Mensen met buitengewone gaven (b.v. wonderdoeners) noemde men ‘zoon van God’.
De Romeinse keizer Augustus sprak men aan met ‘Zoon van god’
In het Oude Testament werd het volk Israël ‘zoon van God’ genoemd: nl. God riep dit volk en omringde het met zijn bescherming.
Soms wordt de koning ‘zoon van God’ genoemd, want hij werd geroepen om in naam van God te regeren, om op aarde gerechtigheid en zegen van God te brengen.
Het Nieuwe Testament gebruikt deze titel voor Jezus. De eerste christenen wilden ermee de unieke relatie tussen Jezus en God weergeven: in Jezus wordt de onzichtbare God zichtbaar. Hij is het beeld (de icoon) van God. In Jezus kan men God zien en horen, in Hem kan men de aanwezigheid van God aanvoelen.
Zoon van Jozef
De joodse traditie gebruikte voor de Messias ook de titel ‘zoon van Jozef’. Met Jozef bedoelde men de aartsvader Jozef, die de weg van lijden en ondergang moest gaan (verkocht door zijn broers; in de gevangenis) vooraleer hij zijn volk te eten kon geven.
Zoon van Maria
In Israël noemde men een man met de naam van zijn vader. Als men genoemd werd naar de moeder, wil dat zeggen dat men zijn vader niet kende.
Zout
Vroeger gebruikte men zout om vlees en vis te bewaren. Omdat het moeilijk te winnen was, was het zo waardevol dat het zelfs gebruikt werd als betaalmiddel. Zo kregen Romeinse soldaten een staafje zout als loon. Een ander woord voor loon is salaris. (vgl. sel = zout in het Frans)
‘Zout van de aarde’
Toen Jezus leefde, bakte men in lemen ovens. Als brandstof gebruikte men gedroogde mest. Omdat dit niet zo goed brandde, legde men een laag zout op de bodem van de oven zodat die mest beter vuur kon houden. Het zout wakkerde het vuur aan en de oven werd gloeiend heet. Na een tijd verloor dat zout die kracht en gooide men het op de mesthoop.

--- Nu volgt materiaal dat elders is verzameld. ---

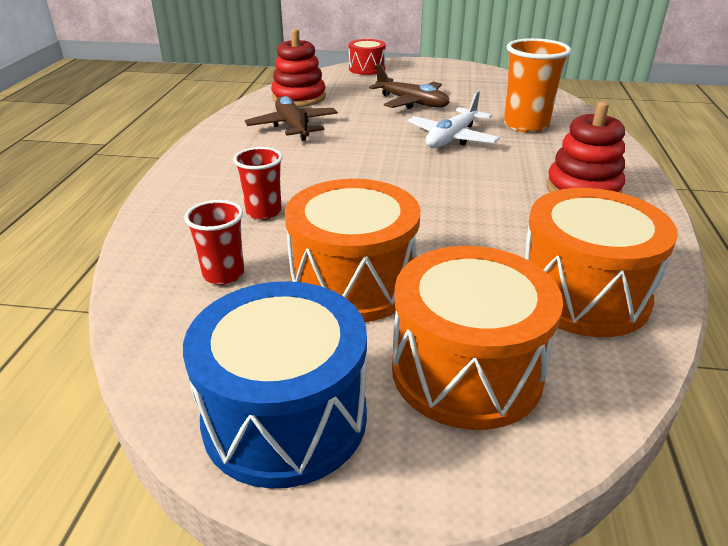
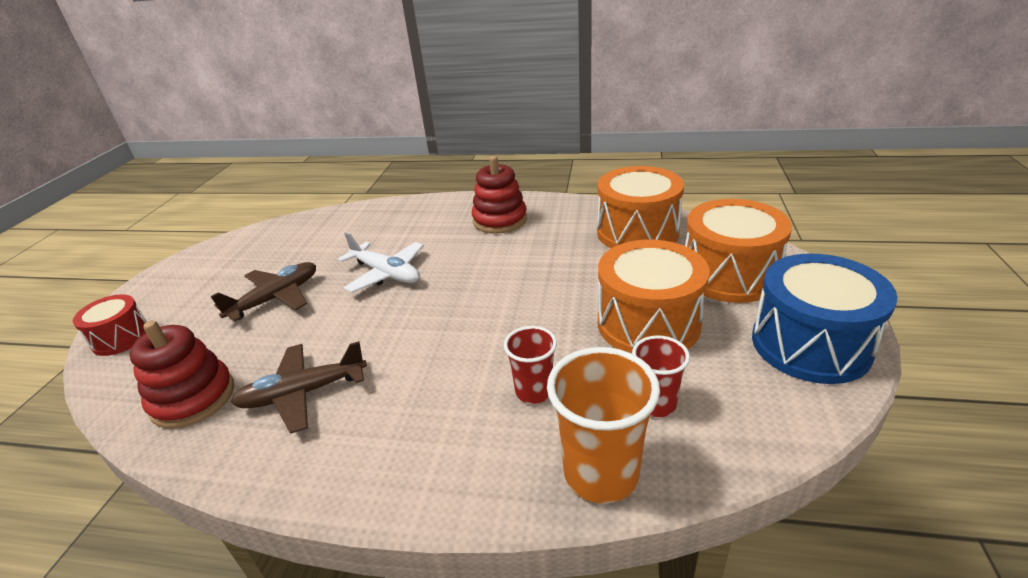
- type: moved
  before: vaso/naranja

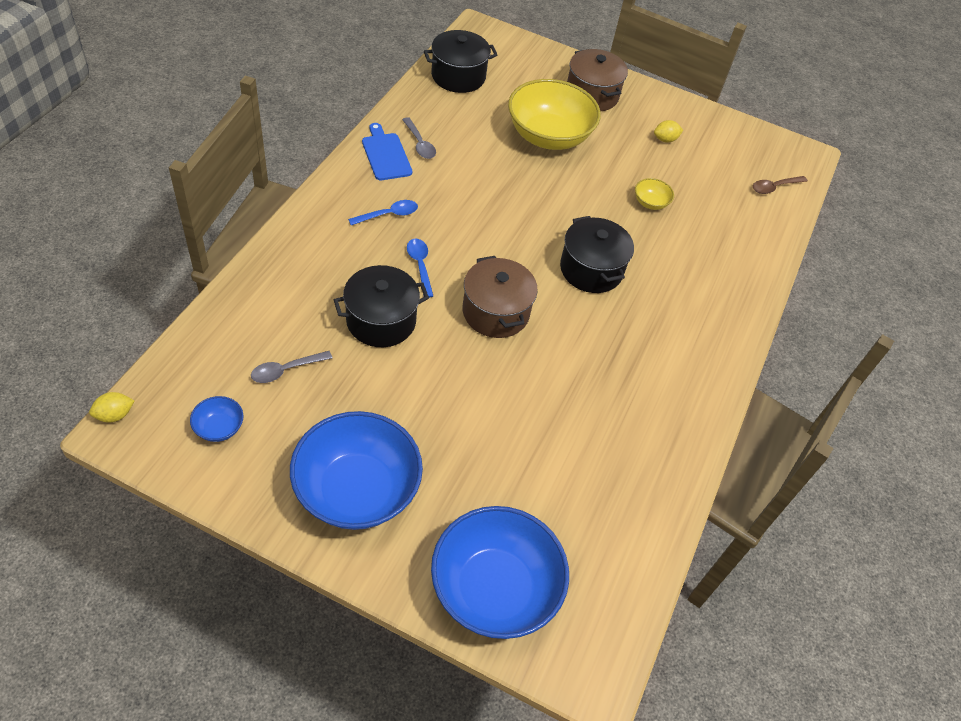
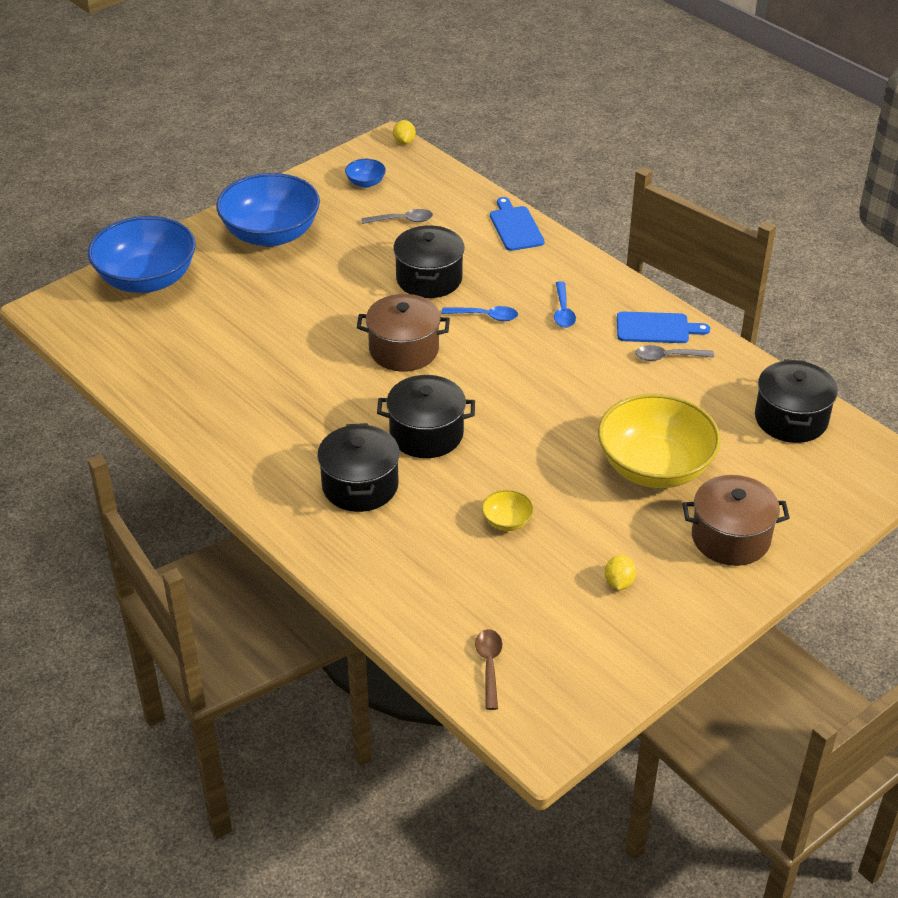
- type: turned
  before: cuchara/gris (1st from left)
  turn: 90
- type: added
  after: tabla de cortar/azul (1st from left)
- type: added
  after: olla/negro (1st from left)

Het Hebreeuwse woord voor aarde (eres) lijkt sterk op het woord oven (ares). ‘Zout van de aarde’ kan dus heel goed ‘zout van de oven’ geweest zijn.
.
Zuurdeeg
Overblijfsel van het deeg waarmee men de vorige dag bakte. Deze rest verzuurde zodat het een gistend vermogen kreeg.
Bij het maken van het deeg werd aan de bloem en het water wat zuurdesem toegevoegd, met hetzelfde effect als gist.
Zweetdoek
Deze doek van een vierkante meter groot wordt van hoek tot hoek gevouwen en op het hoofd gelegd, waar die op zijn plaats wordt gehouden met een gevlochten band van wol of zijde.
Die doek beschermt het hoofd tegen zon of wind.